Ve bütün bu icraatları eylerken övünmesinden de anlaşılmaktadır ki, Ak Parti, iyi bir şeyler yaptığı zehabındadır. Oysa izlediği yol ve adımlar, tereddüdümüz yoktur ki, Şeytan’ındır ve bu manada Allah’ın:
“Kim şeytanın adımlarını takip ederse, muhakkak ki o, edepsizliği (yüz kızartıcı suçları) ve kötülüğü emreder…” (Nur-21)
Diye tavsif ettiği vasatın burcundadır!
Ama maalesef başta devlet başı Recep Tayyip Erdoğan, bütün organlarıyla devlet, bu durumun nasıl bir ciddiyet belirttiğinin farkında değildir. Hatta kayıtlara yansıyan tenakuz dolu bir beyanına bakılacak olursa, Recep Tayyip Erdoğan, eğer İstanbul Sözleşmesi içtimaî bir depreme yol verecek olursa, bu depremin fay kırıklığını alnına çizeceği adamını “Ahmet Davutoğlu” olarak çoktan bulmuştur. Zira İstanbul Sözleşmesi’ni, Ahmet Davutoğlu’nun her nasılsa Avusturya-Macaristan Arşidükü olarak değil, kendi Dışişleri Bakanı olarak imzalamasını suçlayıcı bir dille ifade ettikten hemen sonra:
“Gerçi İstanbul Sözleşmesi’ni de birileri kasıtla köpürtüyorlar!”
Diyerek, İstanbul Sözleşmesi’ne sahip de çıkmıştır. Yani iş, “Sözleşme kötüyse Ahmet Davutoğlu’nundur. Ama sözleşme şimdilik iyidir ve uygulamadadır!” gibi bir tenakuz tavrı göstererek, İstanbul Sözleşmesi’ndeki Şeytanî tecelliyi göremediğini bir kez daha ele vermiştir. İşte o konuşmasının dökümü:
“Ve bu anlaşmanın (İstanbul Sözleşmesi) imzalandığı dönemin hangi dönem olduğunu şöyle bir incelerseniz, o zaman iş zaten çok daha rahat ortaya çıkacak… Şu anda işte parti kurma çalışmaları yapan beyefendinin (Ahmet Davutoğlu) imzasının olduğu bir dönemdir. Ve bu İstanbul Sözleşmesi, köpürtülme olayı, bunun maalesef çok çok abartılıdır. Bununla ilgili zaten il teşkilatımız geçenlerde bünyede bir toplantı yaptıklarını il başkanımız söylüyor…”

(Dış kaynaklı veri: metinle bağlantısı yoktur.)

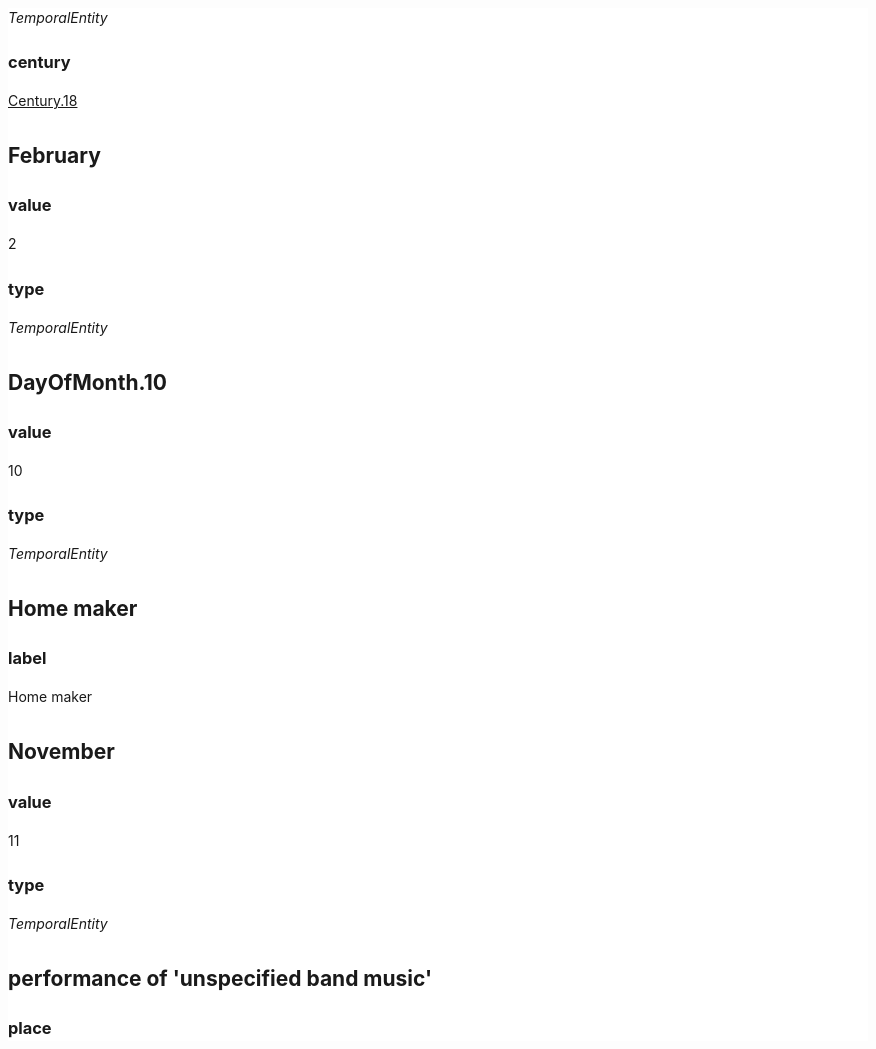 *TemporalEntity*

### century


[Century.18](#Century.18)

## February

### value


2

### type


*TemporalEntity*

## DayOfMonth.10

### value


10

### type


*TemporalEntity*

## Home maker

### label


Home maker

## November

### value


11

### type


*TemporalEntity*

## performance of 'unspecified band music'

### place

Başı sonunu dişleyen ve sonu başını yumruklayan bu tenakuz sarmalı beyan ortaya koymaktadır ki; Müslüman Anadolu halkının halis hisleriyle teşahhus etmiş Recep Tayyip Erdoğan, Müslüman Anadolu halkına değil, parti bünyesinde toplantı yapan il başkanına inanmakta ve İstanbul Sözleşmesi’nden sadır olan problemlerin, aslında olmadığını, olan şeyin de kasıtlı köpürtmeden ibaret bulunduğunu düşünmektedir.
Olası bir aksilikte nasıl olsa, Avusturya-Macaristan Arşidükü Ahmet Davutoğlu, Türkiye Cumhurbaşkanı Recep Tayyip Erdoğan’ı ketenpereye getirerek Türkiye namına imzaladığı İstanbul Sözleşmesi’yle beraber timsahlara atılmak üzere zulada tutulmaktadır! Ama şimdilerde timsah olan, İstanbul Sözleşmesidir ve el ense keyfiyle el an, Anadolu irfan ve kültürünü liflerinden tel tel koparıp yemektedir!